Abstract

The assumption of accelerated postoperative recovery according to the ERAS (Enhanced Recovery After Surgery) method is good condition of the patient prepared for surgery and gently operated on. Application of ERAS in postoperative care in the situation of patient with multimorbidity requires an individual approach and greater pre-operative preparation. During the healing process, the operation causes a systemic inflammatory reaction in the body, which is proportional to the size of the surgery trauma. There is fluid movement between the intravascular and interstitial spaces, increased protein catabolism, increased susceptibility to infectious complications and increased risk of decompensation of chronic diseases.

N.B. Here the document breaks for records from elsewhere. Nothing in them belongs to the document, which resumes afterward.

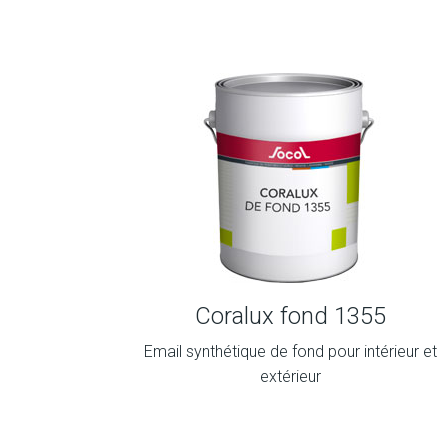
Coralux fond 1355
Email synthétique de fond pour intérieur et
extérieur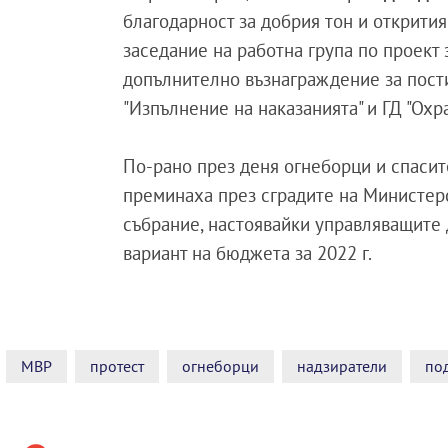
благодарност за добрия тон и открити
заседание на работна група по проект
допълнително възнаграждение за пости
"Изпълнение на наказанията" и ГД "Охр
По-рано през деня огнеборци и спасите
преминаха през сградите на Министер
събрание, настоявайки управляващите 
вариант на бюджета за 2022 г.
МВР
протест
огнеборци
надзиратели
по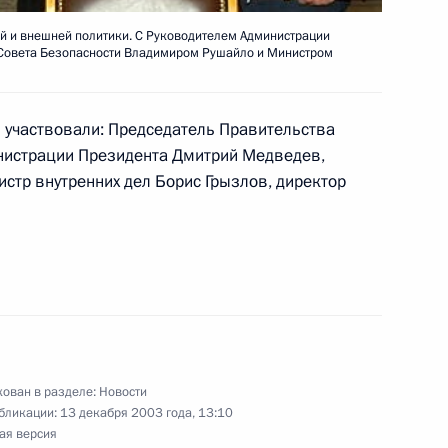
Республика», глава
й и внешней политики. С Руководителем Администрации
то глубоко переживает
Совета Безопасности Владимиром Рушайло и Министром
лись теплые личные
 участвовали: Председатель Правительства
нистрации Президента Дмитрий Медведев,
стр внутренних дел Борис Грызлов, директор
тречи с руководителями
3
зидентом Азербайджана
1
ован в разделе:
Новости
бликации:
13 декабря 2003 года, 13:10
ая версия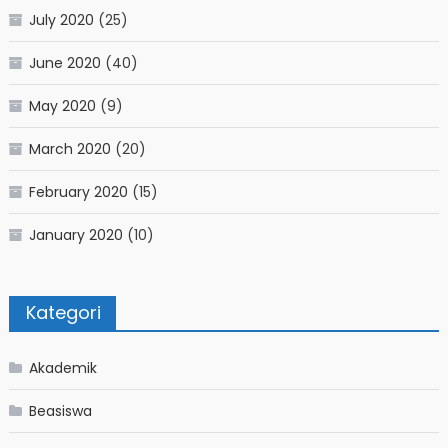
July 2020
(25)
June 2020
(40)
May 2020
(9)
March 2020
(20)
February 2020
(15)
January 2020
(10)
Kategori
Akademik
Beasiswa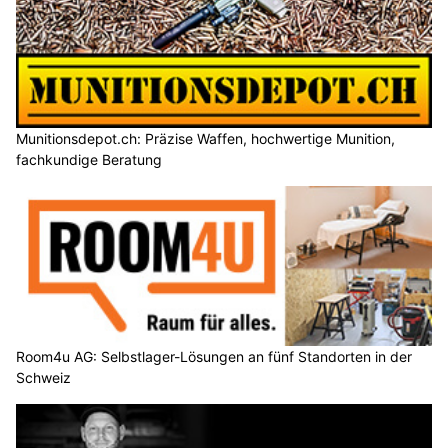
Munitionsdepot.ch: Präzise Waffen, hochwertige Munition,
fachkundige Beratung
Room4u AG: Selbstlager-Lösungen an fünf Standorten in der
Schweiz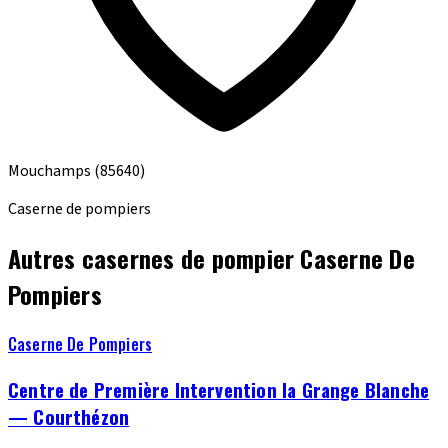
Mouchamps
(85640)
Caserne de pompiers
Autres casernes de pompier Caserne De
Pompiers
Caserne De Pompiers
Centre de Première Intervention la Grange Blanche
— Courthézon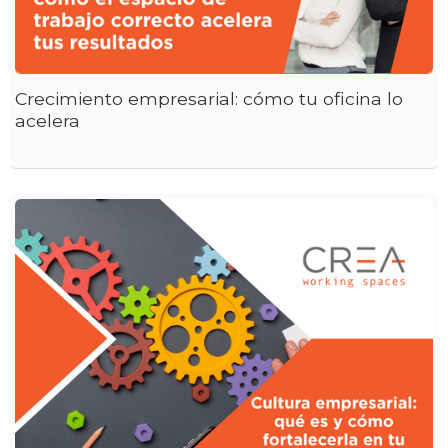
Crecimiento empresarial: cómo tu oficina lo
acelera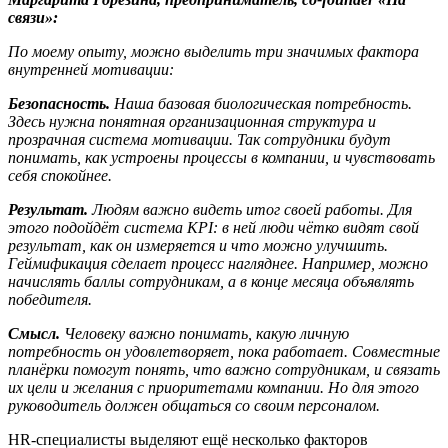
связи»:
По моему опыту, можно выделить три значимых фактора
внутренней мотивации:
Безопасность.
Наша базовая биологическая потребность.
Здесь нужна понятная организационная структура и
прозрачная система мотивации. Так сотрудники будут
понимать, как устроены процессы в компании, и чувствовать
себя спокойнее.
Результат.
Людям важно видеть итог своей работы. Для
этого подойдёт система KPI: в ней люди чётко видят свой
результат, как он измеряется и что можно улучшить.
Геймификация сделает процесс нагляднее. Например, можно
начислять баллы сотрудникам, а в конце месяца объявлять
победителя.
Смысл.
Человеку важно понимать, какую личную
потребность он удовлетворяет, пока работает. Совместные
планёрки помогут понять, что важно сотрудникам, и связать
их цели и желания с приоритетами компании. Но для этого
руководитель должен общаться со своим персоналом.
HR-специалисты выделяют ещё несколько факторов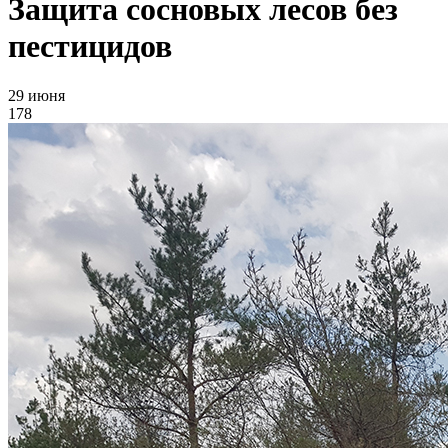
Защита сосновых лесов без
пестицидов
29 июня
178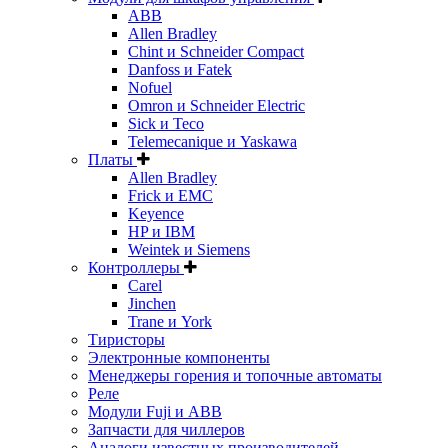
ABB
Allen Bradley
Chint и Schneider Compact
Danfoss и Fatek
Nofuel
Omron и Schneider Electric
Sick и Teco
Telemecanique и Yaskawa
Платы
Allen Bradley
Frick и EMC
Keyence
HP и IBM
Weintek и Siemens
Контроллеры
Carel
Jinchen
Trane и York
Тиристоры
Электронные компоненты
Менеджеры горения и топочные автоматы
Реле
Модули Fuji и ABB
Запчасти для чиллеров
Аналоги известных производителей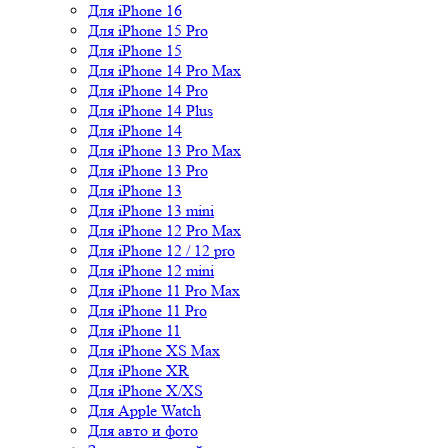
Для iPhone 16
Для iPhone 15 Pro
Для iPhone 15
Для iPhone 14 Pro Max
Для iPhone 14 Pro
Для iPhone 14 Plus
Для iPhone 14
Для iPhone 13 Pro Max
Для iPhone 13 Pro
Для iPhone 13
Для iPhone 13 mini
Для iPhone 12 Pro Max
Для iPhone 12 / 12 pro
Для iPhone 12 mini
Для iPhone 11 Pro Max
Для iPhone 11 Pro
Для iPhone 11
Для iPhone XS Max
Для iPhone XR
Для iPhone X/XS
Для Apple Watch
Для авто и фото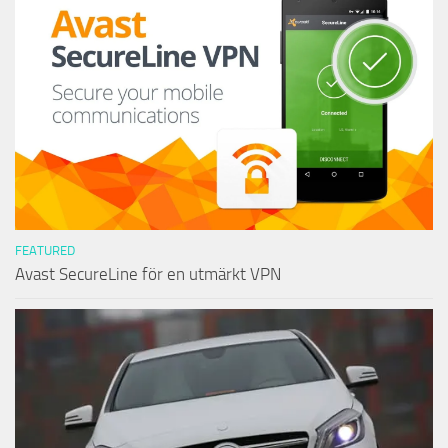
FEATURED
Avast SecureLine för en utmärkt VPN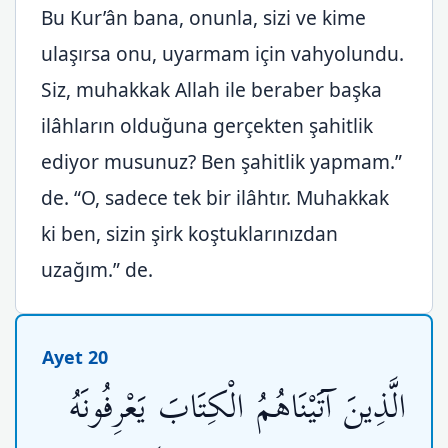
Bu Kur’ân bana, onunla, sizi ve kime
ulaşırsa onu, uyarmam için vahyolundu.
Siz, muhakkak Allah ile beraber başka
ilâhların olduğuna gerçekten şahitlik
ediyor musunuz? Ben şahitlik yapmam.”
de. “O, sadece tek bir ilâhtır. Muhakkak
ki ben, sizin şirk koştuklarınızdan
uzağım.” de.
Ayet 20
الَّذِينَ آتَيْنَاهُمُ الْكِتَابَ يَعْرِفُونَهُ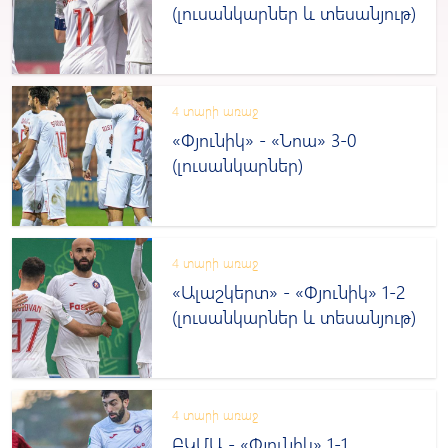
(լուսանկարներ և տեսանյութ)
4 տարի առաջ
«Փյունիկ» - «Նոա» 3-0
(լուսանկարներ)
4 տարի առաջ
«Ալաշկերտ» - «Փյունիկ» 1-2
(լուսանկարներ և տեսանյութ)
4 տարի առաջ
ԲԿՄԱ - «Փյունիկ» 1-1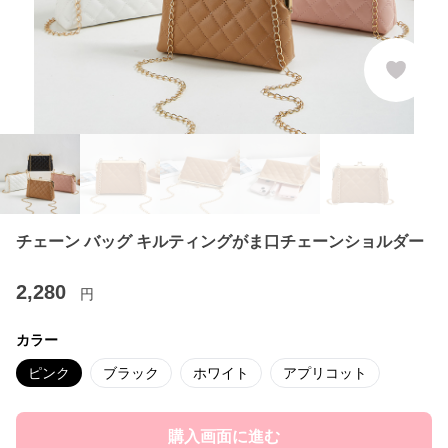
チェーン バッグ キルティングがま口チェーンショルダー
2,280
円
カラー
ピンク
ブラック
ホワイト
アプリコット
購入画面に進む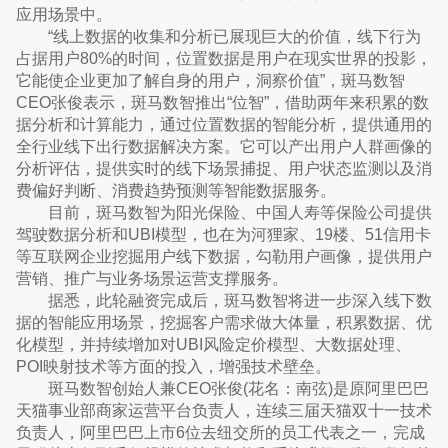
应用场景中。
“线上数据的收集和分析已展现巨大的价值，线下行为
占据用户80%的时间，位置数据是用户在现实世界的投影，
它能使企业更加了解自身的用户，洞察价值”，斑马数智
CEO张俊表示，斑马数智推出“位智”，借助两年来积累的数
据分析和计算能力，通过位置数据的智能分析，提供通用的
全行业线下出行数据解决方案。它可以产出用户人群画像的
分析评估，提供实时的线下场景捕捉、用户状态监测以及消
费偏好判断、消费趋势预测等智能数据服务。
目前，斑马数智为阳光保险、中国人寿等保险公司提供
驾驶数据分析和UBI模型，也在为河狸家、19楼、51信用卡
等互联网企业挖掘用户线下数据，勾勒用户画像，提供用户
营销、推广与业务场景运营支撑服务。
据悉，此轮融资完成后，斑马数智将进一步深入线下数
据的智能应用场景，挖掘客户需求做大体量，积累数据、优
化模型，并持续增加对UBI风险定价模型、大数据处理、
POI映射技术等方面的投入，增强技术壁垒。
斑马数智创始人兼CEO张俊(花名：南弦)是原阿里巴巴
天猫事业部商家运营平台负责人，连续三届天猫双十一技术
负责人，阿里巴巴上市6位去纽交所的员工代表之一，完成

The mandatory content of the pre-operative examination is a functional cardiopulmonary reserves assessment, nutritional risk screening, update of diagnostic summary and optimization of chronic medication before surgery. Prehabilitation and nutritional preparation before the planned operation is influenced by the time urgency of the operation, but even in the case of cancer, short-term nutritional preparation is indicated., Medical workplaces are the most suitable for parenteral and enteral pre-operative nutrition however some surgical departments perform the preparation themselves if necessary. The GDT (Goal Directed Therapy) regimen with a higher degree of hemodynamic monitoring and intervention is applied in the postoperative care of hemodynamic unstable risk patients. Next to decompensation of a chronic disease is mainly heart rhythm disorders (most often atrial fibrillation), cardiac complications including coronary event, stroke, acute delirium.